I want to understand better those shape of the Tensorflow´s BasicLSTMCell Kernel and Bias.

@tf_export("nn.rnn_cell.BasicLSTMCell")
class BasicLSTMCell(LayerRNNCell):

input_depth = inputs_shape[1].value
h_depth = self._num_units
self._kernel = self.add_variable(
    _WEIGHTS_VARIABLE_NAME,
    shape=[input_depth + h_depth, 4 * self._num_units])
self._bias = self.add_variable(
    _BIAS_VARIABLE_NAME,
    shape=[4 * self._num_units],
    initializer=init_ops.zeros_initializer(dtype=self.dtype))

Why does the kernel have the shape=[input_depth + h_depth, 4 * self._num_units]) and the bias the shape = [4 * self._num_units] ? Maybe the factor 4 come from the forget gate, block input, input gate and output gate? And what´s the reason for the summation of input_depth and h_depth?

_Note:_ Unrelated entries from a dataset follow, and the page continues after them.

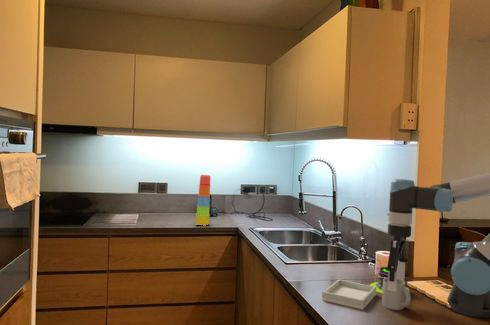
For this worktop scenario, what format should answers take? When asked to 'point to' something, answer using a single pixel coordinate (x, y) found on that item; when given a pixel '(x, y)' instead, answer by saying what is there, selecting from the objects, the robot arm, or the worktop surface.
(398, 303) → the cup
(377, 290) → the toy cauldron
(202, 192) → the stacking cups
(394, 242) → the robot arm
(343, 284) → the shallow rectangular tray
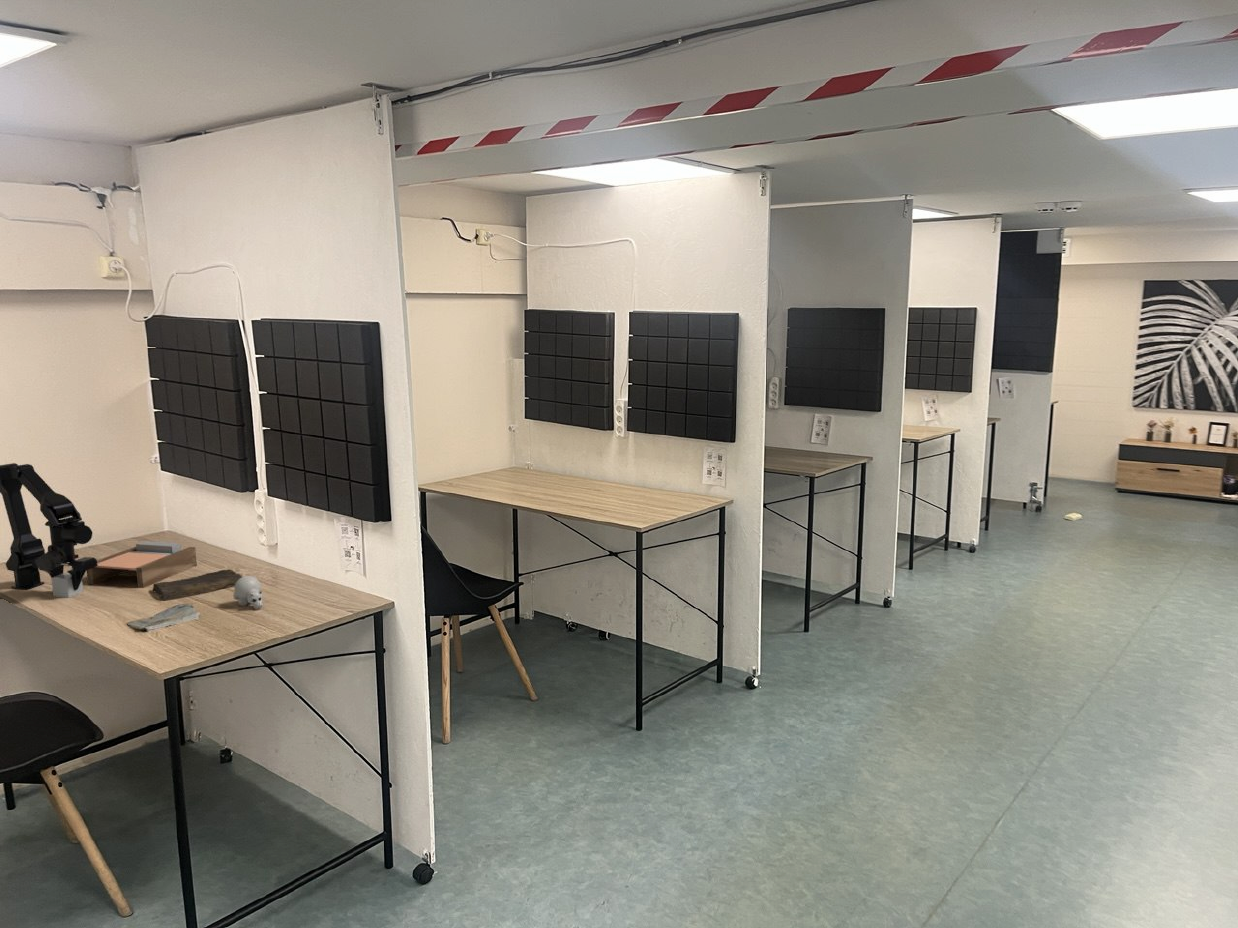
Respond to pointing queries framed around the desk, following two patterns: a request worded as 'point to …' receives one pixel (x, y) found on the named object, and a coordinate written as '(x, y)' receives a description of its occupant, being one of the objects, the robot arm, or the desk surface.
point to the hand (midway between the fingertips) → (67, 589)
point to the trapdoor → (141, 555)
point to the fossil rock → (166, 618)
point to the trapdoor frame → (148, 567)
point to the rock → (196, 585)
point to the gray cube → (64, 586)
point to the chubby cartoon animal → (248, 592)
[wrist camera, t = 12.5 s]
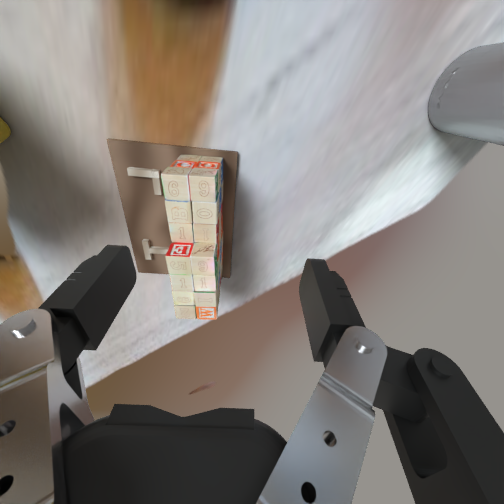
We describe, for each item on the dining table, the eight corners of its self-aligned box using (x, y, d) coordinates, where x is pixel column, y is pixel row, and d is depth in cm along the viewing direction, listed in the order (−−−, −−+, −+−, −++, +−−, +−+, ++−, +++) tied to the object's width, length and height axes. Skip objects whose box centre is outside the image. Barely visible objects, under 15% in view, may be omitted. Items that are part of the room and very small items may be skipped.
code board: (237, 151, 34) (237, 154, 33) (230, 275, 47) (229, 280, 46) (108, 138, 32) (103, 140, 31) (139, 270, 46) (136, 275, 45)
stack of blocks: (179, 153, 33) (150, 181, 23) (223, 156, 33) (214, 186, 23) (191, 268, 45) (175, 320, 35) (223, 270, 46) (216, 321, 36)
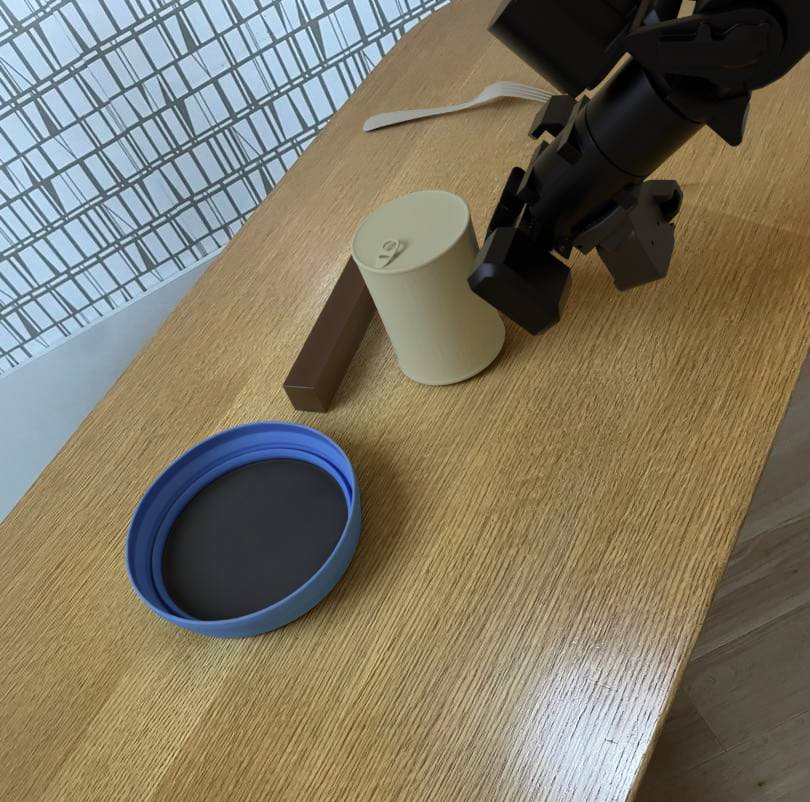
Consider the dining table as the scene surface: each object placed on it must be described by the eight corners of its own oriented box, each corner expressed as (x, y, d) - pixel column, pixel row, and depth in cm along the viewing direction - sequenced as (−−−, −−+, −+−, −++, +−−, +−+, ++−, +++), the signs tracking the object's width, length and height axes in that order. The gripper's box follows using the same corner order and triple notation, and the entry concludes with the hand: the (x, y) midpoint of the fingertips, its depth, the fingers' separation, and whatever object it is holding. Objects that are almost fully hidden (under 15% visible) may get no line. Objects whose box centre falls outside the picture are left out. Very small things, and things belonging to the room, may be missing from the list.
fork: (374, 139, 95) (365, 116, 93) (555, 91, 87) (549, 66, 85) (369, 154, 94) (360, 131, 92) (553, 107, 86) (547, 81, 84)
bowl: (383, 438, 66) (370, 408, 64) (353, 644, 57) (336, 619, 54) (179, 457, 71) (158, 430, 68) (119, 651, 61) (92, 628, 58)
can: (378, 374, 71) (324, 258, 61) (432, 300, 74) (389, 179, 65) (471, 396, 66) (427, 273, 57) (525, 315, 69) (492, 187, 60)
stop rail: (397, 266, 78) (388, 239, 75) (326, 413, 70) (314, 388, 67) (368, 266, 79) (358, 239, 77) (294, 410, 71) (281, 385, 68)
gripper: (693, 320, 49) (531, 427, 62) (737, 127, 57) (587, 256, 70) (545, 203, 45) (407, 342, 58) (615, 18, 54) (482, 174, 67)
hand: (480, 276), depth 64 cm, fingers closed, pressing on can
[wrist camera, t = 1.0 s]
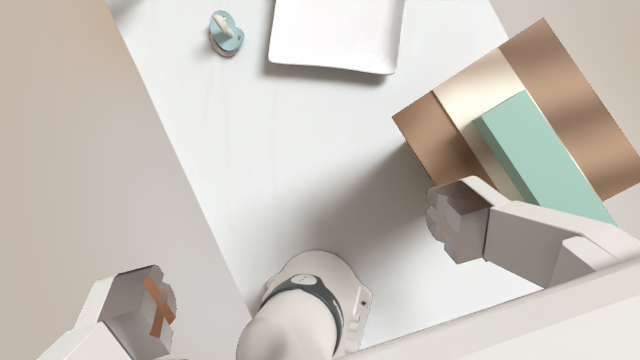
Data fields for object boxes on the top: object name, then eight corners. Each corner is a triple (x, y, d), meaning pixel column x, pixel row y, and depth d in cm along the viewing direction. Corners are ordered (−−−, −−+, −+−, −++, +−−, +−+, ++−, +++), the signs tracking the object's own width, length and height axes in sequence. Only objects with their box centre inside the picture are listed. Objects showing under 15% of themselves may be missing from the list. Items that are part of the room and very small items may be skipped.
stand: (523, 166, 52) (654, 175, 26) (441, 213, 55) (486, 262, 29) (469, 85, 52) (544, 16, 27) (390, 135, 55) (392, 116, 30)
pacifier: (228, 65, 61) (252, 42, 59) (209, 55, 55) (235, 29, 53) (204, 34, 61) (228, 10, 60) (183, 21, 55) (208, -6, 54)
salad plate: (417, -57, 53) (419, -72, 50) (396, 80, 55) (396, 75, 52) (289, -60, 57) (282, -73, 54) (273, 68, 59) (266, 62, 56)
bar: (645, 296, 27) (676, 313, 24) (601, 316, 27) (626, 335, 24) (510, 96, 28) (525, 89, 25) (471, 120, 28) (481, 116, 25)
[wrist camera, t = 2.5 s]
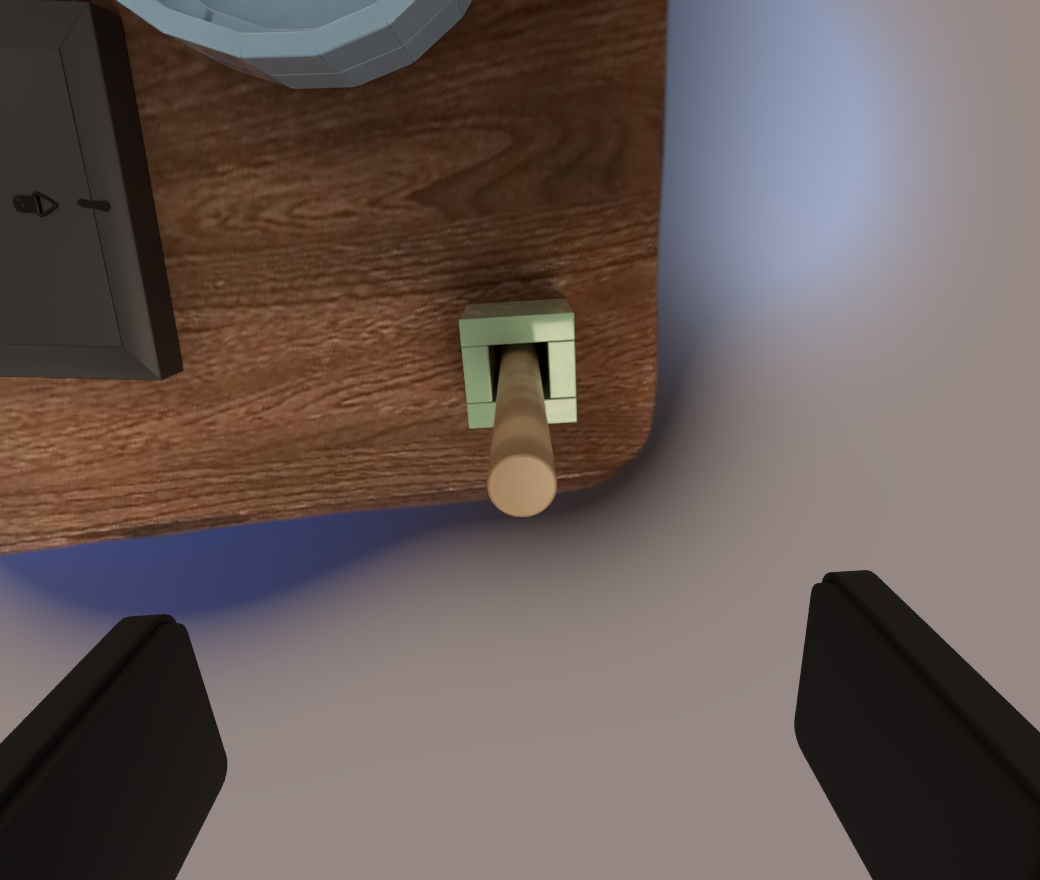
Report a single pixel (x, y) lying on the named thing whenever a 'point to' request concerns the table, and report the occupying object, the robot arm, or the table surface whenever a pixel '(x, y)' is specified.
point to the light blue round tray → (306, 35)
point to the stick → (521, 437)
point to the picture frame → (76, 204)
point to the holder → (513, 327)
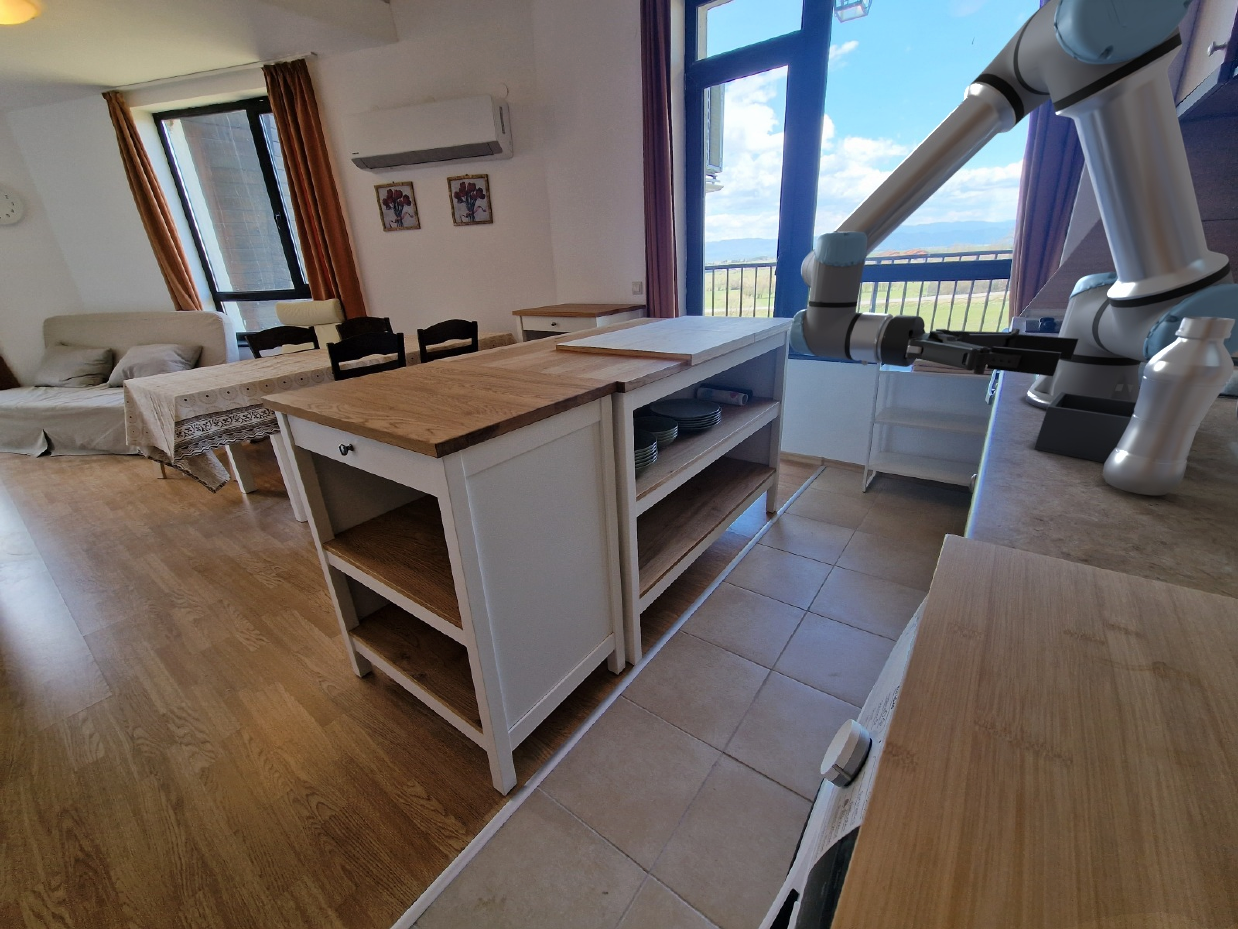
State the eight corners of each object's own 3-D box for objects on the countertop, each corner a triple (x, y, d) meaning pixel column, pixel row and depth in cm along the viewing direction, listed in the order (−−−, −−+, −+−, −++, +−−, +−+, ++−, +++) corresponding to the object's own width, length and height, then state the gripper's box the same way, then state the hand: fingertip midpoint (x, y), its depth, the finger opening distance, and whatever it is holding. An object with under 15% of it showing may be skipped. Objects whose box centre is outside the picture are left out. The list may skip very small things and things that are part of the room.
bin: (1047, 431, 78) (1060, 391, 75) (1143, 447, 70) (1161, 404, 68) (1033, 449, 71) (1047, 406, 69) (1138, 469, 64) (1158, 422, 61)
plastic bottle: (1082, 479, 61) (1145, 316, 53) (1135, 478, 61) (1206, 314, 53) (1132, 503, 55) (1211, 323, 48) (1191, 501, 55) (1280, 321, 48)
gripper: (912, 353, 84) (1071, 370, 70) (849, 376, 69) (1037, 405, 54) (921, 308, 81) (1090, 316, 67) (858, 322, 66) (1059, 337, 52)
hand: (1067, 356), depth 61 cm, fingers open, 13 cm apart
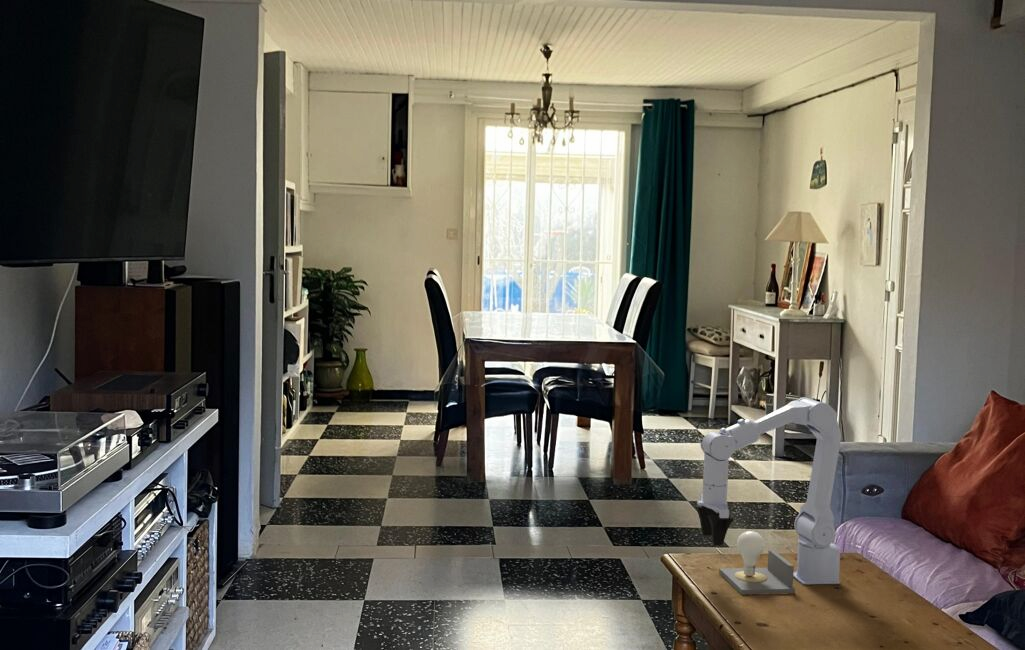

More information about my LSTM Network:

num_input = 12, timesteps = 820, num_hidden = 64, num_classes = 2.

With tf.trainables_variables() i get the following information:

  • Variable name: Variable:0 Shape: (64, 2) Parameters: 128
  • Variable name: Variable_1:0 Shape: (2,) Parameters: 2
  • Variable name: rnn/basic_lstm_cell/kernel:0 Shape: (76, 256) Parameters: 19456
  • Variable name: rnn/basic_lstm_cell/bias:0 Shape: (256,) Parameters: 256

The following Code defines my LSTM Network.

def RNN(x, weights, biases):

    x = tf.unstack(x, timesteps, 1)
    lstm_cell = rnn.BasicLSTMCell(num_hidden)
    outputs, states = rnn.static_rnn(lstm_cell, x, dtype=tf.float32)

    return tf.matmul(outputs[-1], weights['out']) + biases['out']
1

1 Answers

6
votes

First, about summing input_depth and h_depth: RNNs generally follow equations like h_t = W*h_t-1 + V*x_t to compute the state h at time t. That is, we apply a matrix multiplication to the last state and the current input and add the two. This is actually equivalent to concatenating h_t-1 and x_t (let's just call this c), "stacking" the two matrices W and V (let's just call this S) and computing S*c.
Now we only have one matrix multiplication instead of two; I believe this can be parallelized more effectively so this is done for performance reasons. Since h_t-1 has size h_depth and x has size input_depth we need to add the two dimensionalities for the concatenated vector c.

Second, you are right about the factor 4 coming from the gates. This is essentially the same as above: Instead of carrying out four separate matrix multiplications for the input and each of the gates, we carry out one multiplication that results in a big vector that is the input and all four gate values concatenated. Then we can just split this vector into four parts. In the LSTM cell source code this happens in lines 627-633.